### Trecho para leitura
::::::::::

Viagens da Alice #2

>>  quinta-feira, 4 de maio de 2017


Depois da tentativa de contar para vocês mais sobre meu chihuahua ranzinza, passei uns dias apertados no trabalho e depois focada nas resenhas. Agora, devidamente de férias, dá para contar a história de como o amor da minha vida chegou até a minha casa.

Meu chihuahua está registrado com o nome Dom Peri di Steissen Bertucci. Hoje ele mora comigo e minha mãe, mas tecnicamente ele é da minha irmã. Tecnicamente porque foi o dinheiro dela que pagou a compra do filhote da única raça que minha mãe aceitou ter em casa. E até que não foi tanto dinheiro assim, pois o herói da nossa história é um cachorrinho de liquidação, e o melhor ainda, um cachorrinho de liquidação do Mercado Livre!

Quando recebemos o aval para ter um cachorro em casa, levei muito a sério o trabalho de pesquisar e me preparar. Foram 19 anos de espera, e queria que todo esse tempo valesse a pena. Foram dias, semanas, minutos e horas de pesquisa, conversa com donos de animais, criadores, veterinários, inúmeros criadores, pet shops e sites visitados. Nesse período, o Encantador de Cães Cesar Milan virou meu herói e meu programa favorito, e ficamos entre duas raças: Buldogue Francês e Chihuahua.


O problema é que não encontrávamos um buldogue por um valor menor que um órgão de uma criança virgem de sangue azul, e quando deparei com um anúncio no Mercado Livre de um criador no Rio de Janeiro vendendo chihuahuas por ¼ do preço normal, não perdi a oportunidade. Foram dias de conversa, negociação e desvios dos raivosos criadores da raça, que reclamaram do preço barato que desvaloriza a criação (se você pensar bem, o quilo de um chihuahua filhote é mais caro que o quilo do ouro), até que fiz um lance que me proporcionou conversar melhor com o criador e entender por que os cachorros estavam em liquidação.

::::::::::

### Dados brutos

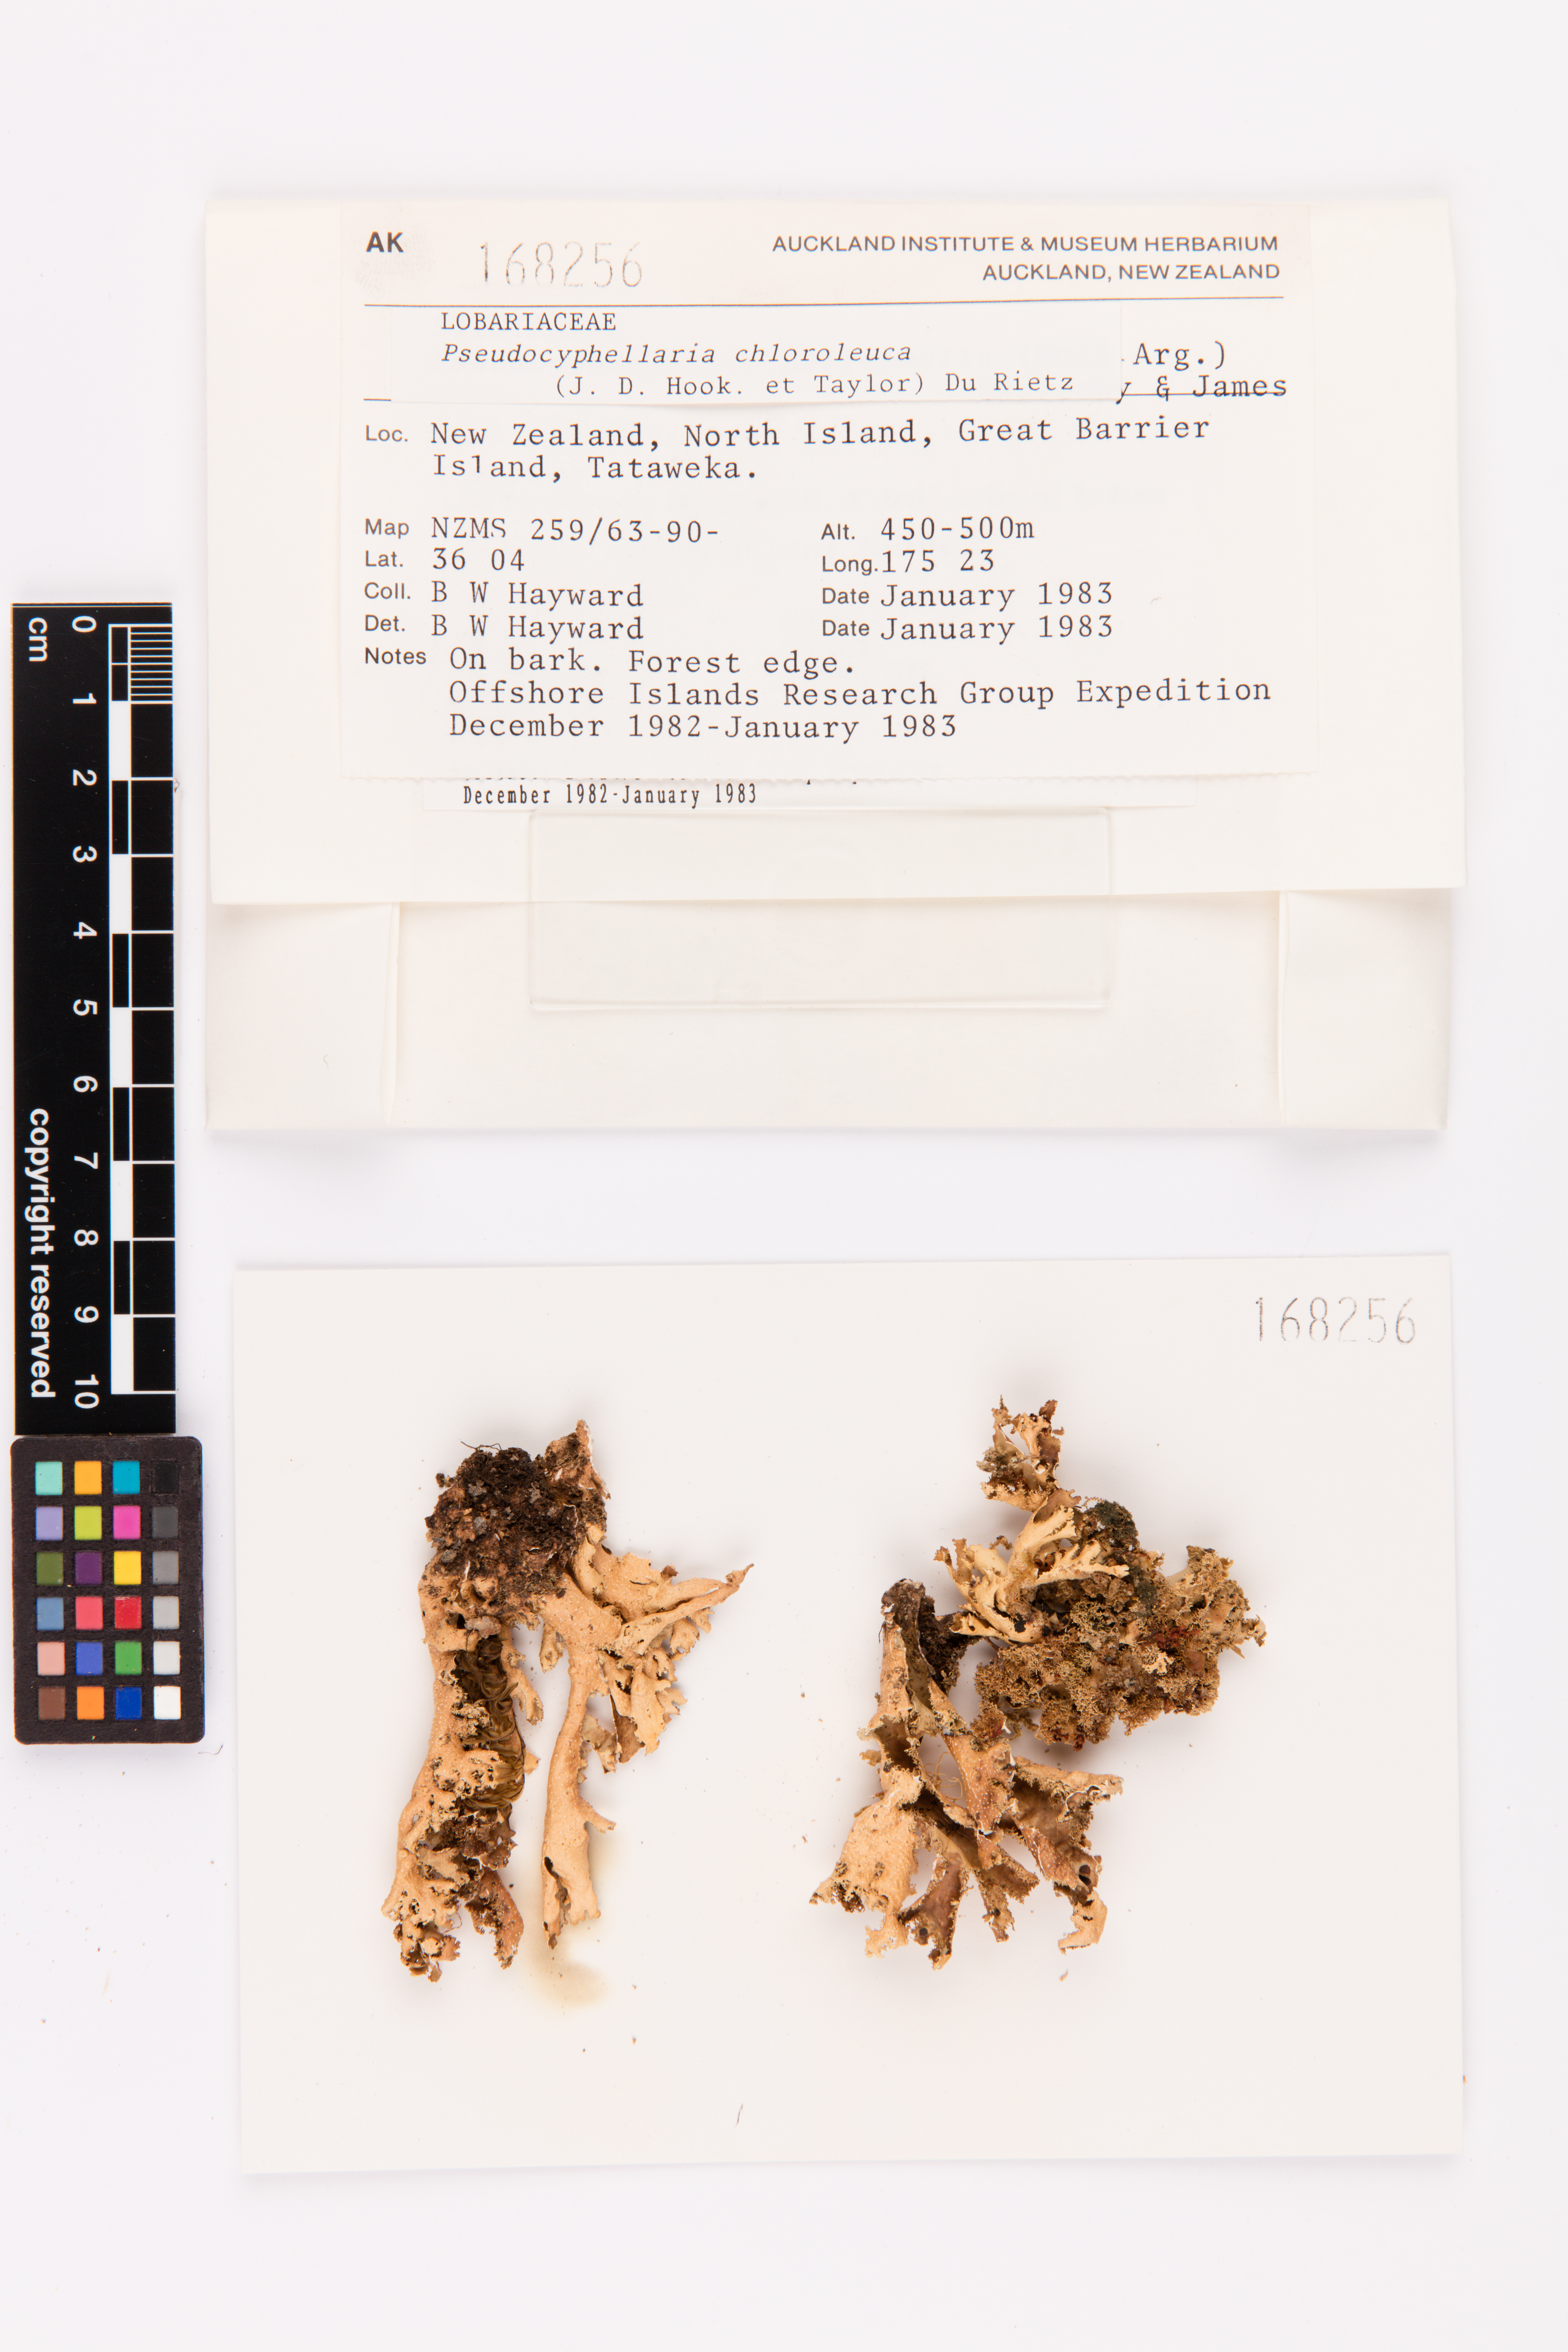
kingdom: Fungi
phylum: Ascomycota
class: Lecanoromycetes
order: Peltigerales
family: Lobariaceae
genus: Pseudocyphellaria
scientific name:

::::::::::

### Requisitos
A. Altere o relato sobre a chegada do chihuahua de "Quando recebemos o" a "Francês e Chihuahua.", substituindo "Buldogue Francês" por "Shih Tzu".
B. Prossiga com o relato sobre a compra do chihuahua a partir da última frase apresentada.
As entradas não têm nenhuma relação com este exercício.

### Conjunto de respostas
A.
Quando recebemos o aval para ter um cachorro em casa, levei muito a sério o trabalho de pesquisar e me preparar. Foram 19 anos de espera, e queria que todo esse tempo valesse a pena. Foram dias, semanas, minutos e horas de pesquisa, conversa com donos de animais, criadores, veterinários, inúmeros criadores, pet shops e sites visitados. Nesse período, o Encantador de Cães Cesar Milan virou meu herói e meu programa favorito, e ficamos entre duas raças: Shih Tzu e Chihuahua.

B.
O meu medo era comprar gato por lebre – ou melhor, Pinscher por Chihuahua – por isso tomamos toda cautela do mundo. Acontece que o criador estava trocando de raças, e precisava do espaço. E foi assim que o negócio foi fechado e no dia seguinte, um cachorrinho de 2 meses e 800 gramas nascido em Botafogo, no Rio de Janeiro, embarcava num voo da Gol para o terminal de carga de Confins, onde eu o esperava.

Lembro direitinho do dia: foi quando aprendi onde fica o terminal de carga do aeroporto de Confins. Esperei mais de uma hora em pé, pois a estrutura ali é bem precária, até que meu cachorrinho veio numa caixinha de madeira, com atestados e certidões em envelopes. Ao me entregar o menor cachorro que já tinha visto na minha vida, o funcionário riu, e ao perguntar o motivo, fui informada que no mesmo voo que o Peri vieram 1 gato e 3 galos. Provavelmente o bagageiro do avião virou uma encenação de A Revolução dos Bichos, com os galos tomando o lugar dos Porcos, um dos motivos pelo qual hoje é limitado a 2 o número de animais transportados por voo. Pensando bem, talvez esse seja o motivo do Peri não se relacionar com outros animais – trauma de infância.

Ele era muito pequeno – pesava 800 gramas em seus 2 meses de vida. Fiquei preocupada com a hidratação dele, e ofereci água, que ele recusou. Já imaginei que estava doente, mas hoje, 11 anos depois, sei que o Peri detesta água: só bebe quando está prestes a desmaiar de sede, não toma chuva, não pisa em poças e banho... nem se fala. Após isso, foi pegar um táxi e chegar em casa, para os braços da mãe dele, que já me ligava ansiosa.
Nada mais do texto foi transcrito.